The £205 billion Trident missile system, which the government voted in favour of upgrading in July 2016, suffered a fault during testing with a missile veering off course.
In June last year, the Royal Navy test-fired an unarmed Trident II D5 ballistic missile. The weapon is 13 metres long, weighs 60 tonnes and can carry nuclear warheads with up to eight times the destructive capacity of the bombs that hit Hiroshima and Nagasaki in the second world war. Each missile costs £17 million. The navy likes to boast about the missile’s accuracy: it can supposedly hit a target 4,000 nautical miles away and be accurate to within a few metres.

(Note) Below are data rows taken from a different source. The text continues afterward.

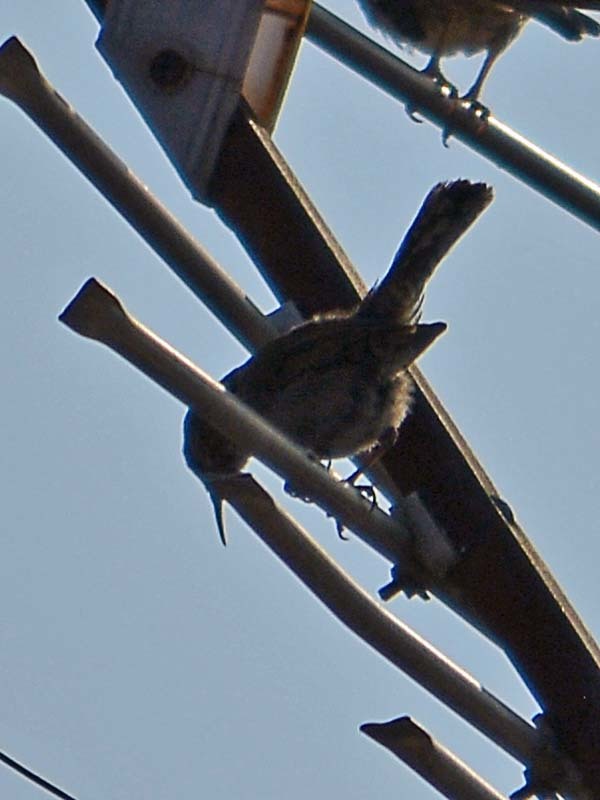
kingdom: Animalia
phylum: Chordata
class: Aves
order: Passeriformes
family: Troglodytidae
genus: Thryomanes
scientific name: Thryomanes bewickii
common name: Bewick's wren
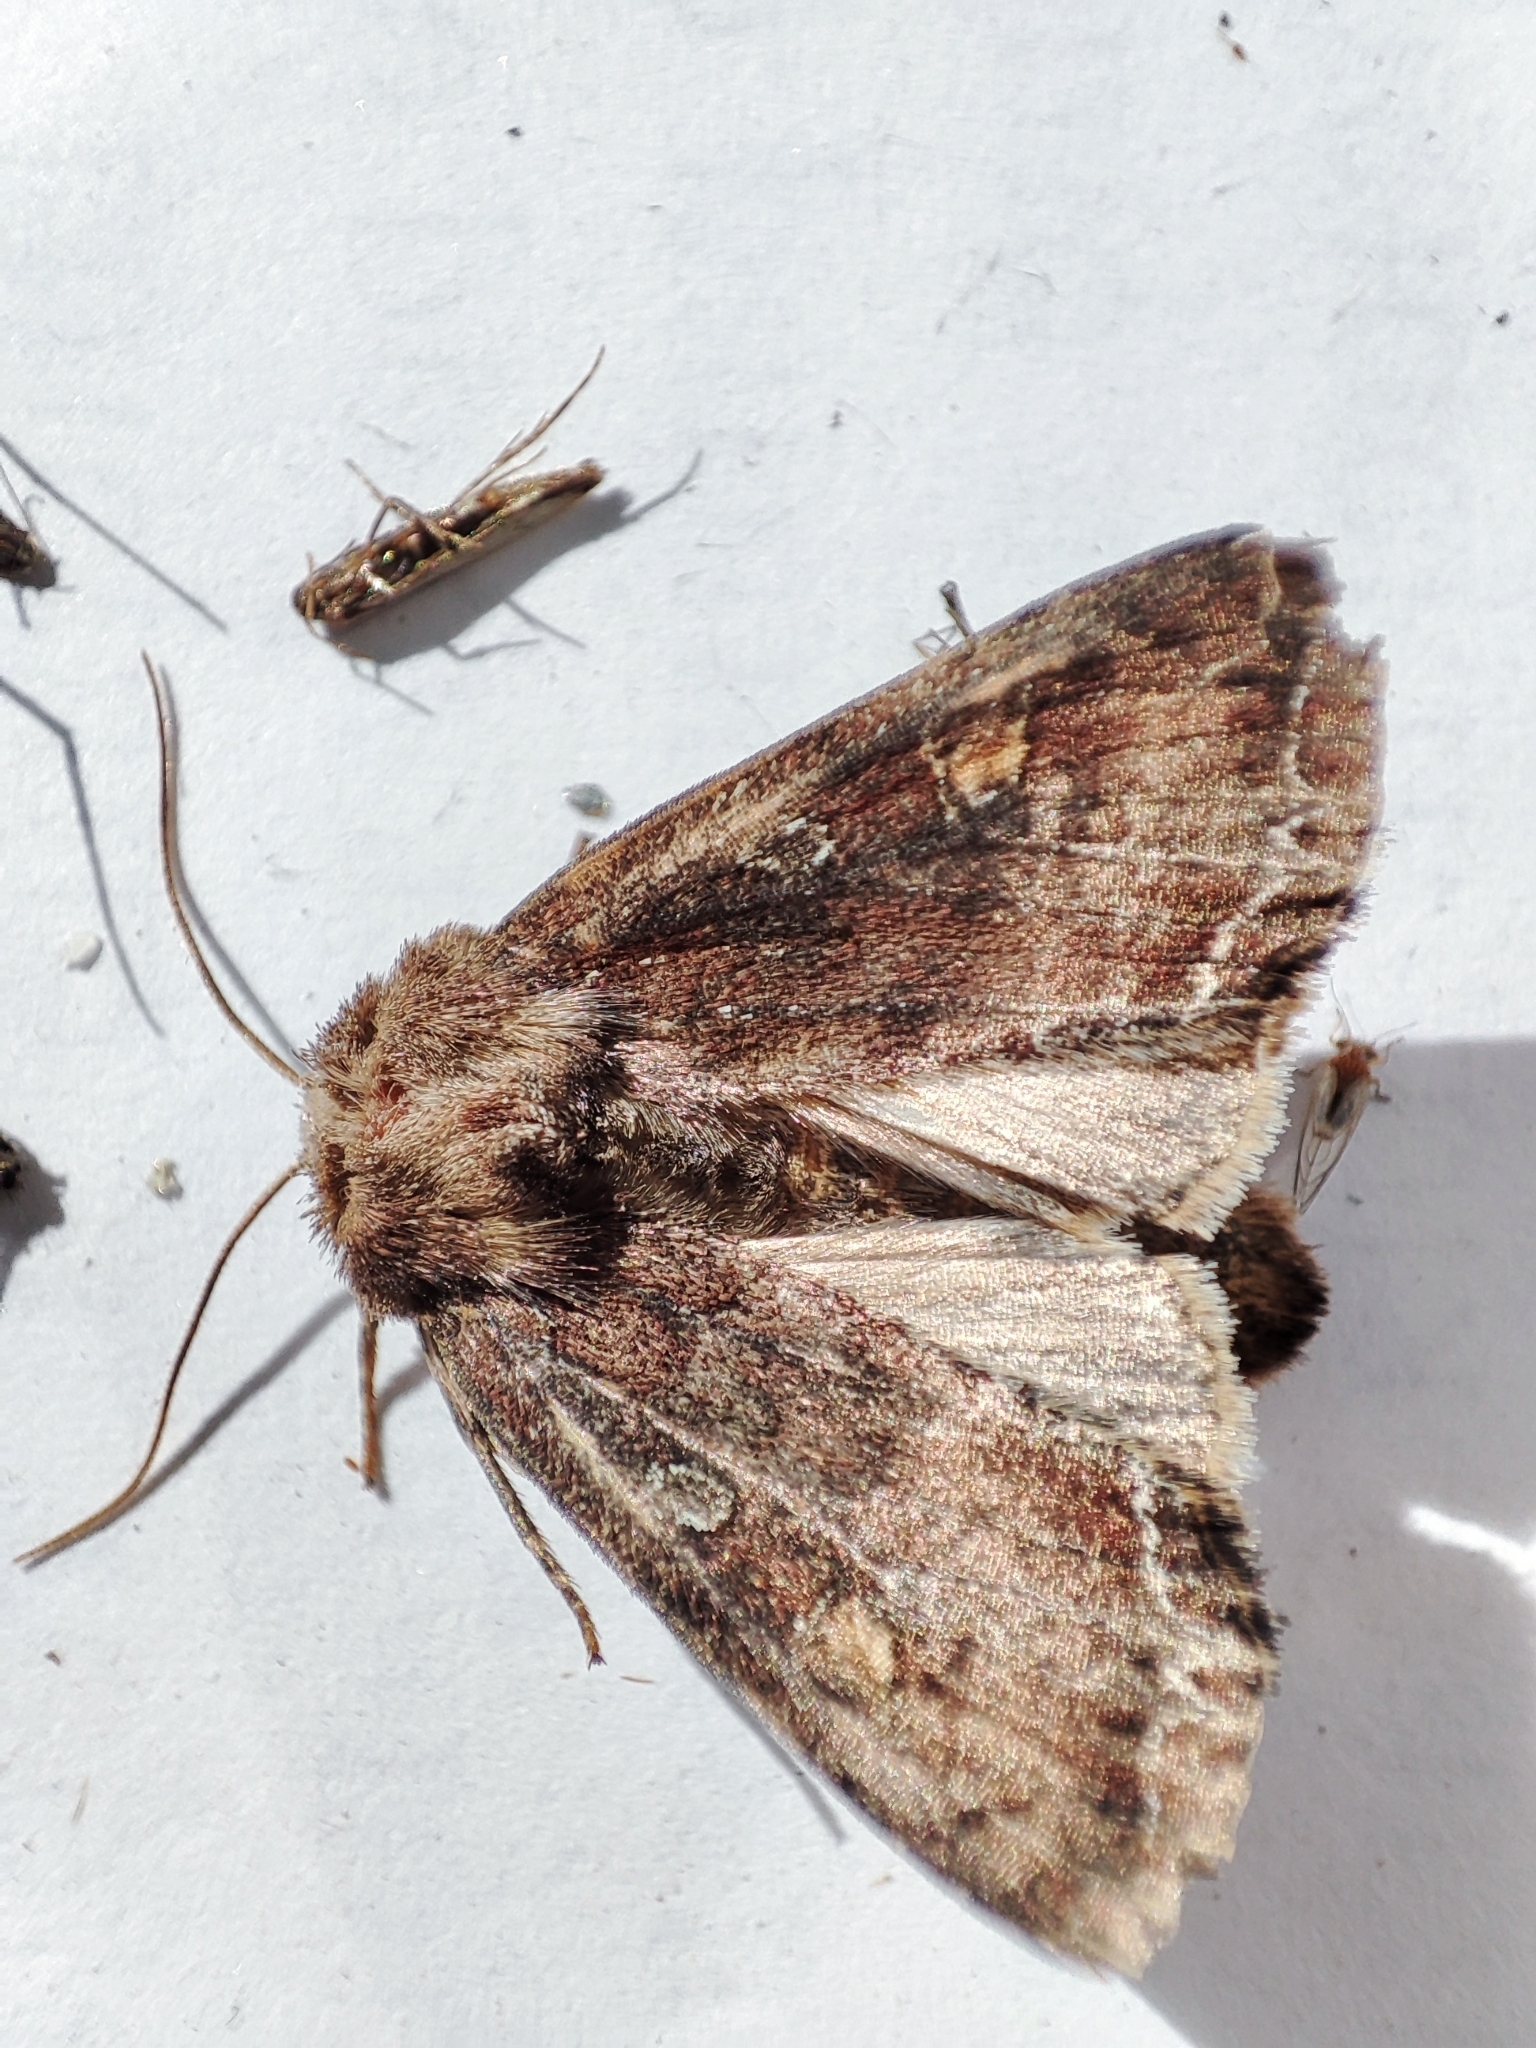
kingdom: Animalia
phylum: Arthropoda
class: Insecta
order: Lepidoptera
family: Noctuidae
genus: Lacanobia
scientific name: Lacanobia oleracea
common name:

The problem is that when HMS Vengeance, one of Britain’s four nuclear submarines, test-fired the missile off the coast of Florida, the missile was not out by a few metres but several thousand miles. It had been targeted at the southern Atlantic off the coast of west Africa. Instead, it was heading in the opposite direction, over the US. The Tories have been at pains to state that it will be a British system despite the weapons not being owned by the government but instead ‘leased’ from the US. Now it seems the leaseholders have a better insight into it’s track record, as the US were well aware of the incident before this crucial information was revealed in the UK, not by the government but by a senior naval figure.
Theresa May was briefed about the test but did not inform MPs during the debate about spending £205 billion of public money of the weapons system.
This is business as usual from the finance-obsessed Tories. While the NHS, housing and social care continue to struggle under austerity measures, politicians across Parliament prefer to throw good money after bad to maintain an outdated pretence that possessing weapons of mass destruction is essential to be seen as a genuine leading world power.
Since the 1980s The Tories have been repeating their tired claim that “we are for disarmament — multilateral disarmament whenever they come to con a few voters at election time. But in reality their focus is on the business of war, for example filling their coffers with weapons sales to Saudi Arabia, bringing in £3 billion a year. When they had the opportunity to pursue their “manifesto policy,” when the UN General Assembly voted to start negotiations on a global nuclear weapons ban treaty in 2016, they actually voted against it.
It is easy for nuclear weapons to become part of the bigger agenda and lost as a single issue, but the lack of concerted pressure to rid us of these weapons becomes crystal clear as the world rocks from the supposed stability of neoliberalism to a “post-truth” arms race. The government should be called out for their lies and shamed for the millions they are willing to waste on weapons whilst people die in hospital corridors, wait at food banks and sleep in the streets.